As I sit at my computer and see all the waving arms of bright yellow forsythia wishing me Good Morning, my thoughts turn to my mom.
With the lilac bush ready to bloom and send forth it's delicate scent beside what was once her bedroom window, I think of Mom. We planted that white lilac there just for her and its so light in fragrance compared to the heady purple.
Since our nights have warmed up, we sit and enjoy the sound of the peep frogs courting, something Mom and I loved to do when we lived in the country, and now I enjoy listening to them with my hubby. He will drive me to the largest pond in the area and we will sit until I have my fill of them. Music to my ears but I'm sure not to the neighbors living beside the pond. I so love the water concerts they put on for all to enjoy and they end much too soon to suit me.
I have always loved the night sounds and remember hating the time we traveled, staying at KOA parks and Good Sam's which were usually close to the connecting highways. The sound of traffic and truck tires whining on the concrete set my teeth on edge. I was missing the soothing sound of my night critters.
I look out the window to reassure myself that everything in my world is as it should be. The slight breeze, the branches of the trees gently dancing and looking forward to the opening of their new green leaves. The brook just barely running since we have had warm dry days but I can still see the shining water as it winnows its way sluggishly through all the dead fallen leaves.
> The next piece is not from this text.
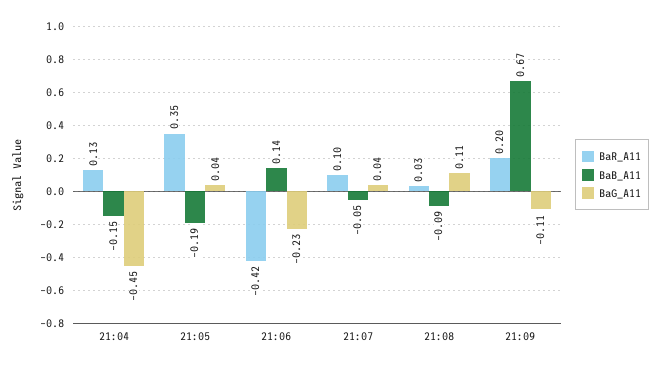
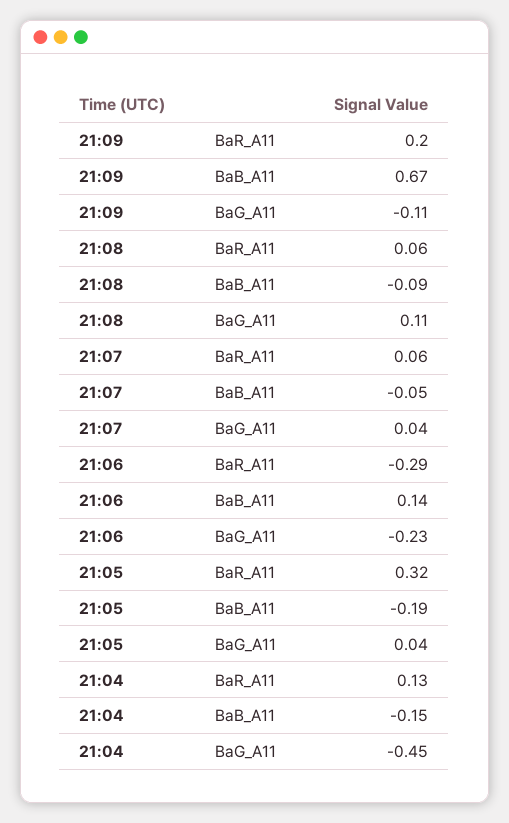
BaR_A11, 21:05: 0.35 -> 0.32
BaR_A11, 21:06: -0.42 -> -0.29
BaR_A11, 21:07: 0.1 -> 0.06
BaR_A11, 21:08: 0.03 -> 0.06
It's nearly the end of April and soon it will be May. No wonder my thoughts have turned to Mom. Everything she loved is in bloom, even the majestic magnolia. It will soon be Mother's Day and then her birthday. I always brought her a huge bouquet of deep purple lilacs on her birthday. She preferred them to store bought flowers. She love wildflowers and music. She was so light on her feet and made dancing look so easy. She tried to teach me but I was stiff as a board so kept my dancing attempts to my bedroom when I listened to my radio.
I did inherit my love of music from her and my love of wildlife, but somehow she failed to impart the simple movement of dance to my uncooperative legs and feet. However, she did leave me with memories of all the musicals we attended when I was a child and I still remember the words to most of the songs and sing them often. Yes, I remember you Mom and I miss you. Especially now, your favorite time of the year, and mine.